__Fragmento mostrado__:

········

Por otra parte, el homenaje al New Yorker queda plasmado no solo en el tipo de historias; principalmente, en la paleta de colores pastel y tonos parcialmente opuestos de las escenas, que guardan constantes reminicencias a las portadas de la revista.

Posiblemente, este manejo no habría sido posible con un cineasta que no fuera Wes Anderson: sujeto obstinado en paletas pasteles, en colores vibrantes, de otra realidad, que recuerdan al estilo de Monet y hasta de Van Gogh.

No será su filme más afamado, pero sí aquel donde demuestra la madurez y una justificación “editorial” para emplear el estilo que ha alimentado durante años.

Sí, es un recorrido por el periodismo, tanto de la parte romantizada de la profesión como de sus propios errores, de la frivolidad del gremio, el vicio incesante por lo inmediato. Ante la muerte, los periodistas concluyen con su fatidica condición. “La historia debe seguir”, y continúan escribiendo.

········

Datos de texto extraídos de la página:
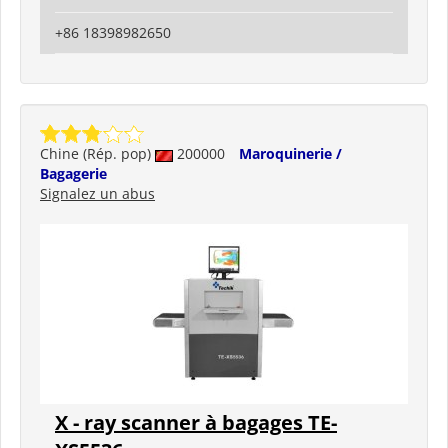
+86 18398982650
Chine (Rép. pop)
200000
Maroquinerie /
Bagagerie
Signalez un abus
X - ray scanner à bagages TE-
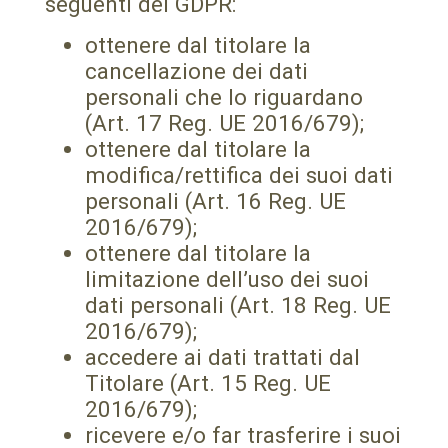
seguenti del GDPR:
ottenere dal titolare la
cancellazione dei dati
personali che lo riguardano
(Art. 17 Reg. UE 2016/679);
ottenere dal titolare la
modifica/rettifica dei suoi dati
personali (Art. 16 Reg. UE
2016/679);
ottenere dal titolare la
limitazione dell’uso dei suoi
dati personali (Art. 18 Reg. UE
2016/679);
accedere ai dati trattati dal
Titolare (Art. 15 Reg. UE
2016/679);
ricevere e/o far trasferire i suoi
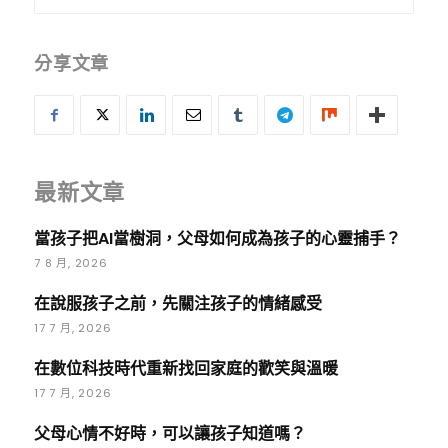
分享文章
最新文章
當孩子把AI當樹洞，父母如何成為孩子的心靈捕手？
7 8 月, 2026
在說服孩子之前，先關注孩子的情緒感受
17 7 月, 2026
在數位科技時代重新找回家庭的歡笑與溫暖
17 7 月, 2026
父母心情不好時，可以讓孩子知道嗎？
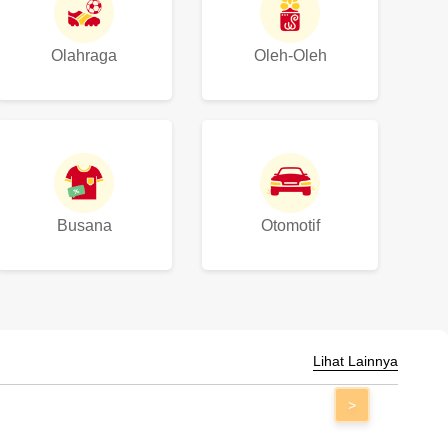
Olahraga
Oleh-Oleh
Busana
Otomotif
Lihat Lainnya
>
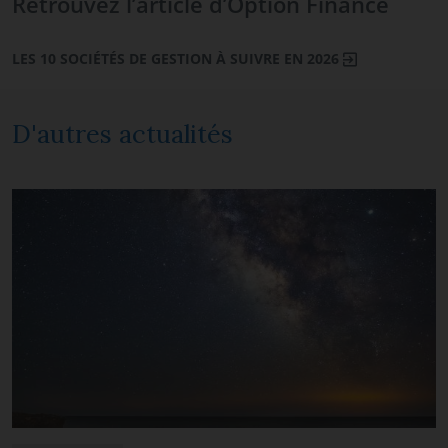
Retrouvez l’article d’Option Finance
LES 10 SOCIÉTÉS DE GESTION À SUIVRE EN 2026
D'autres actualités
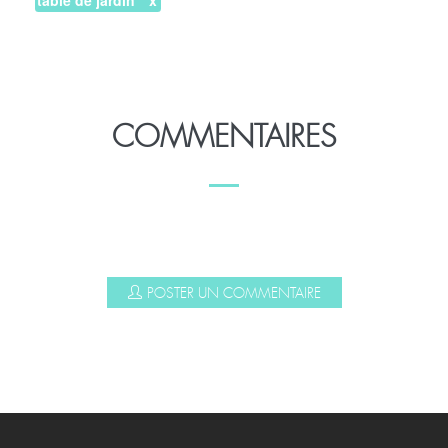
TAGS
table de jardin
COMMENTAIRES
POSTER UN COMMENTAIRE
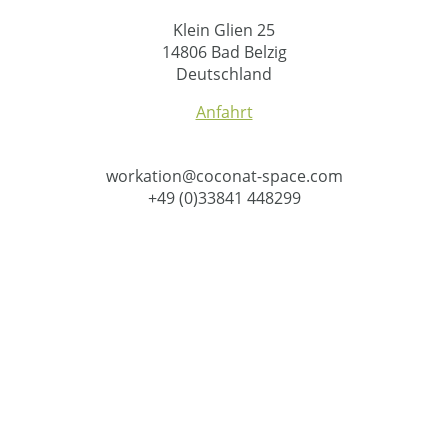
Klein Glien 25
14806 Bad Belzig
Deutschland
Anfahrt
workation@coconat-space.com
+49 (0)33841 448299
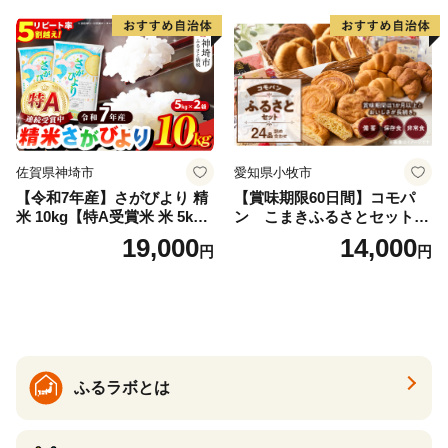
福島県 南相馬市 cu006-ae
佐賀県神埼市
愛知県小牧市
【令和7年産】さがびより 精
【賞味期限60日間】コモパ
米 10kg【特A受賞米 米 5kg×
ン こまきふるさとセット
2袋 お米 コメ こめ 国産 美味
（24個入り）／災害用備蓄
19,000
14,000
円
円
しい ブランド米 人気 ランキ
保存食 非常食 防災グッズに
ング 増田米穀】(H015224)
も
ふるラボとは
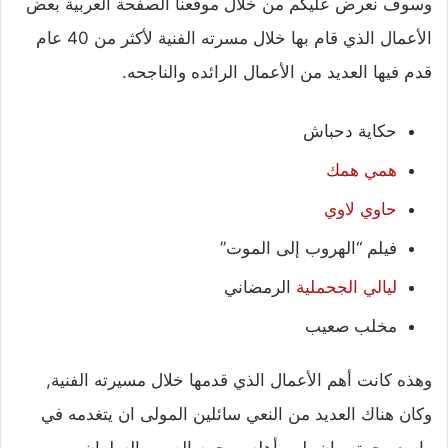
وسوف نعرض عليكم من خلال موقعنا الصفحة العربية بعض
الأعمال الذي قام بها خلال مسرته الفنية لأكثر من 40 عام
قدم فيها العديد من الأعمال الرائده والناجحه.
حكاية دحباش
همي همك
حاوي لاوي
فيلم “الهروب إلى الموت”
ليالي الجحملية
الرمضاني
مخلب صعيب
وهذه كانت أهم الأعمال الذي قدمها خلال مسيرته الفنية,
وكان هناك العديد من النعي سائلين المولى ان يتغدمه في
واسع رحمته وان يلهم أهله ومحبيه الصبر والسلوان.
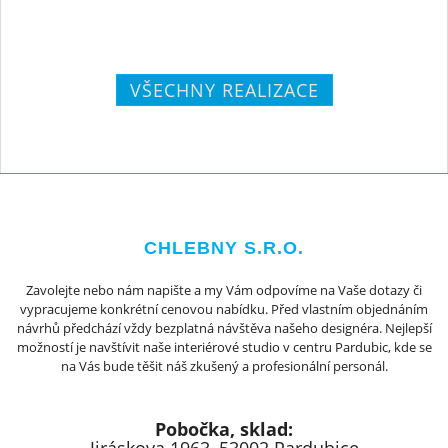
VŠECHNY REALIZACE
CHLEBNY S.R.O.
Zavolejte nebo nám napište a my Vám odpovíme na Vaše dotazy či
vypracujeme konkrétní cenovou nabídku. Před vlastním objednáním
návrhů předchází vždy bezplatná návštěva našeho designéra. Nejlepší
možností je navštívit naše interiérové studio v centru Pardubic, kde se
na Vás bude těšit náš zkušený a profesionální personál.
Pobočka, sklad:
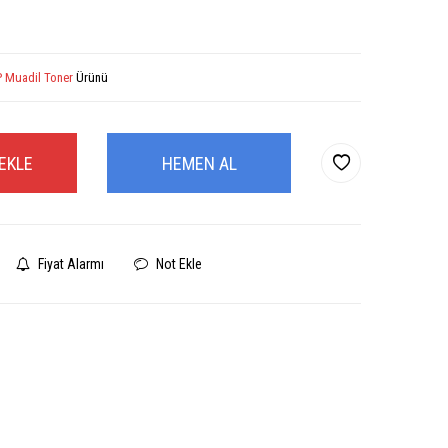
 Muadil Toner
Ürünü
EKLE
HEMEN AL
Fiyat Alarmı
Not Ekle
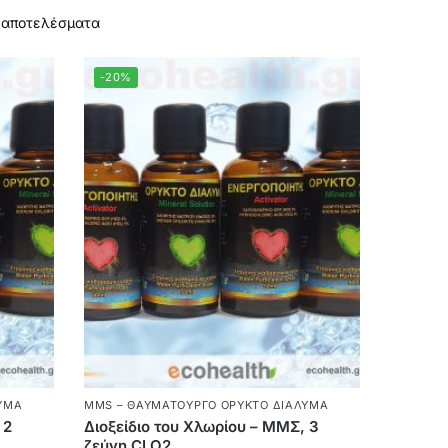
5 αποτελέσματα
-20%
ΥΜΑ
MMS – ΘΑΥΜΑΤΟΥΡΓΌ ΟΡΥΚΤΌ ΔΙΆΛΥΜΑ
 2
Διοξείδιο του Χλωρίου – ΜΜΣ, 3
ζεύγη CLO2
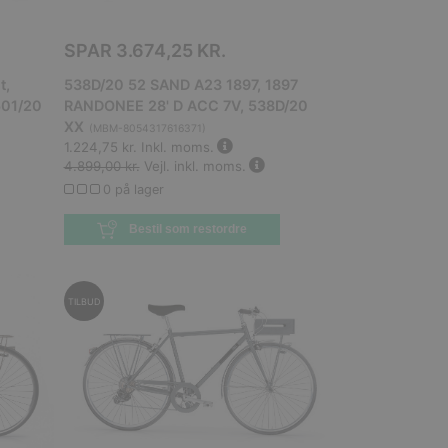
SPAR
3.674,25 KR.
t,
538D/20 52 SAND A23 1897, 1897
501/20
RANDONEE 28' D ACC 7V, 538D/20
XX
(
MBM-8054317616371
)
1.224,75 kr.
Inkl. moms.
4.899,00 kr.
Vejl. inkl. moms.
0 på lager
Bestil som restordre
TILBUD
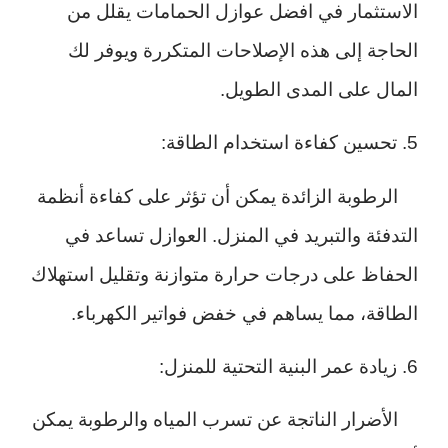
الاستثمار في افضل عوازل الحمامات يقلل من
الحاجة إلى هذه الإصلاحات المتكررة ويوفر لك
المال على المدى الطويل.
5. تحسين كفاءة استخدام الطاقة:
الرطوبة الزائدة يمكن أن تؤثر على كفاءة أنظمة
التدفئة والتبريد في المنزل. العوازل تساعد في
الحفاظ على درجات حرارة متوازنة وتقليل استهلاك
الطاقة، مما يساهم في خفض فواتير الكهرباء.
6. زيادة عمر البنية التحتية للمنزل:
الأضرار الناتجة عن تسرب المياه والرطوبة يمكن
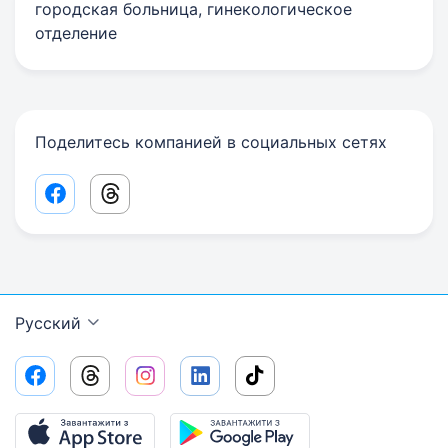
городская больница, гинекологическое
отделение
Поделитесь компанией в социальных сетях
Facebook share link
Threads share link
Русский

········

Prosigue el comentario sobre el filme de Wes Anderson a partir de la oración que termina en «y continúan escribiendo».

Desde la perspectiva del periodismo, es una oda, una caricia y también un suave regaño. Ahí está el fotoperiodista; ahí el reportero cultural; ahí el cronista de los acontecimientos socio-históricos; ahí, también, quien coexiste piel a piel con las autoridades en la investigación de un crimen.

Para el espectador, es decir, para el lector, es una manifestación de la multiplicidad de historias, casi adversas, que puede haber en una sola publicación: la expresión de que habitamos en un universo multidimensional, cambiante, donde todo es distinto en una vuelta de página.